Quand la Grande Mademoiselle revient au Louvre en 1657, elle fait la connaissance du roi exilé d’Angleterre. Depuis son château de Saint-Fargeau, la cousine frondeuse de Louis XIV n’est pas restée inactive. Elle a entretenu une cour brillante, tout en suivant la vie sociale de Paris. Elle sait bien entendu que Charles II est présent. L’heure est aux négociations matrimoniales.

La Grande Mademoiselle a déjà 30 ans et reste une éternelle célibataire. Cette femme de caractère a bien l’attention d’épouser l’homme qu’elle a choisi. Personne ne pourra lui imposer un quelconque mariage, pas même Louis XIV. Mais la cour de France est le berceau des intrigues.

Henriette d’Angleterre tente comme elle peut d’aider son frère à retrouver le trône d’Angleterre. Elle lui présente la Grande Mademoiselle. La beauté de la Petite-fille de France n’est qu’un mythe. Elle est réellement dépourvue de tout agrément physique. Mais pour un roi d’Angleterre en mal de légitimité, la beauté et l’amour sont superflus. Henriette est au fait de l’incroyable fortune de la princesse. En épousant Anne Marie Louise d’Orléans, c’est bien avec un porte-monnaie bien fourni que Charles II unirait son destin. La fortune de la cousine du roi de France serait ainsi entièrement consacrée au financement de la reconquête du trône anglais de Charles II.

 

L'union impossible

La Grande Mademoiselle est aussi un grand esprit. Cultivée, elle apprécie l’art de la conversation.

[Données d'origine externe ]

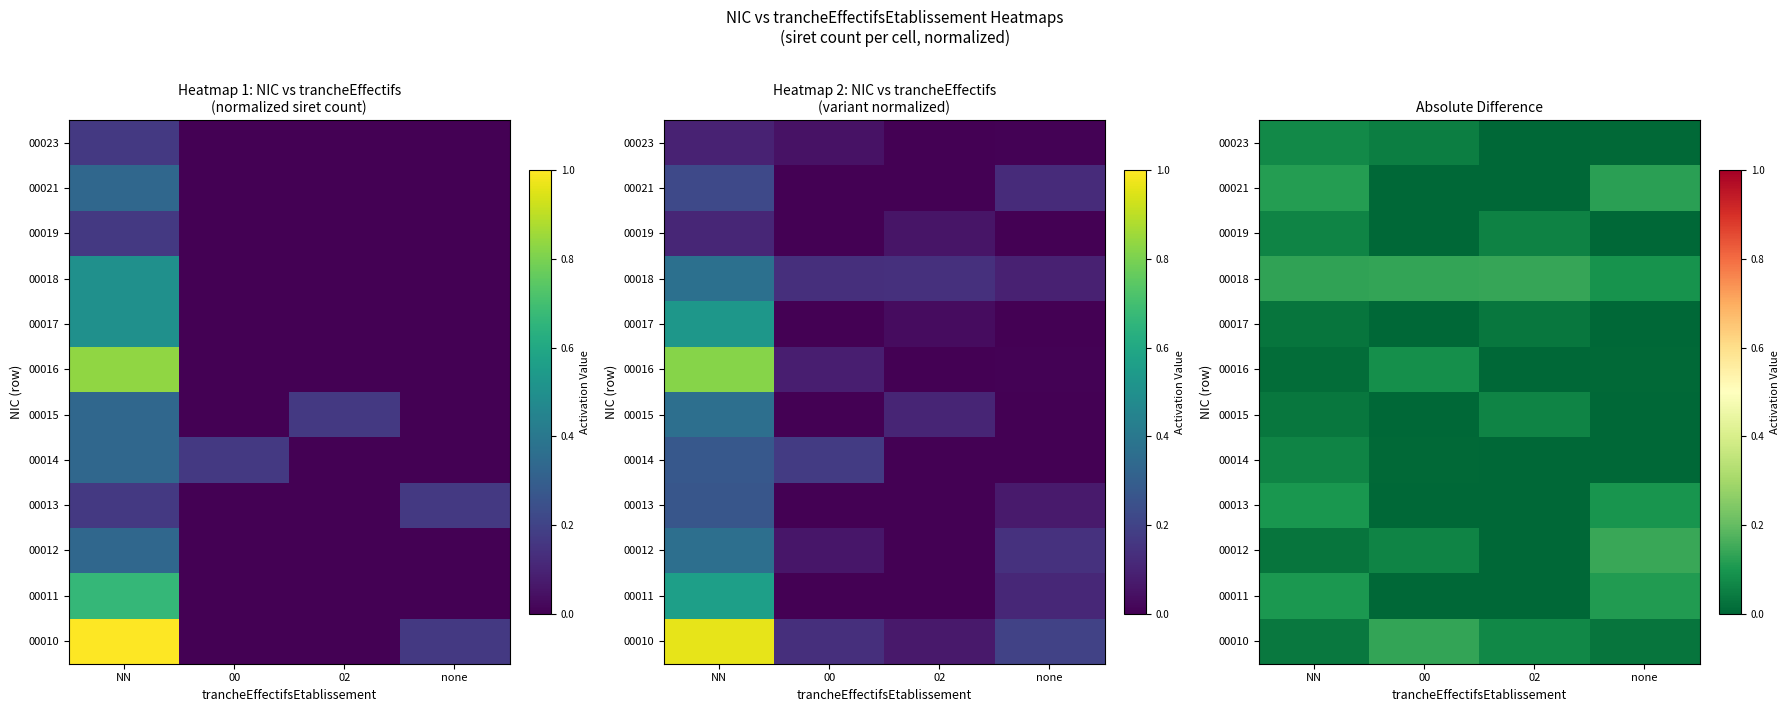

Is it true that 00021 equals 0.0 at 00?

True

Dotée d’une très haut opinion de sa condition, la petite-fille du bon roi Henri est aussi très attachée aux bonnes manières à la française. En cela, tout l’oppose à son homologue anglais.

Charles II n’est pas réputé pour son intelligence. Le roi préfère les plaisirs de la table et des femmes plutôt que les conversations interminables sur des sujets politiques. Hormis la reconquête de son royaume, aucun autre sujet ne l’intéresse vraiment.

La conversation est difficile entre les deux protagonistes. D’autan que Charles II n’est pas emprunt à discourir dans la langue de Molière. En plus de cela, alors que les couverts sont appréciés à la table de Louis XIV, Charles II préfère manger avec ses mains. Un détail qui irrite et déchante la Grande Mademoiselle.

Avec autant de différences, Anne Marie Louise n’est pas dupe. Elle sait que plus que sa personne, Charles II est amoureux de sa dot. Il n’en faut pas plus pour qu’elle mette fin définitivement à leurs relations.
Les destinées des deux êtres s’opposent alors en tout. Quand la Grande Mademoiselle reste une célibataire malheureuse après avoir vu son mariage avec le duc de Lauzun refusé par Louis XIV, Charles II réussit à restaurer la monarchie en 1660 et débute réellement son règne. La France et l’Angleterre doivent encore attendre pour signer un rapprochement officiel. Si Charles II n’a pas épousé la Grande Mademoiselle, il offre sa sœur Henriette en mariage à Philippe d’Orléans, le frère de Louis XIV. Finalement, la famille d’Orléans fut bien à l’origine des prémices du rapprochement franco-britannique.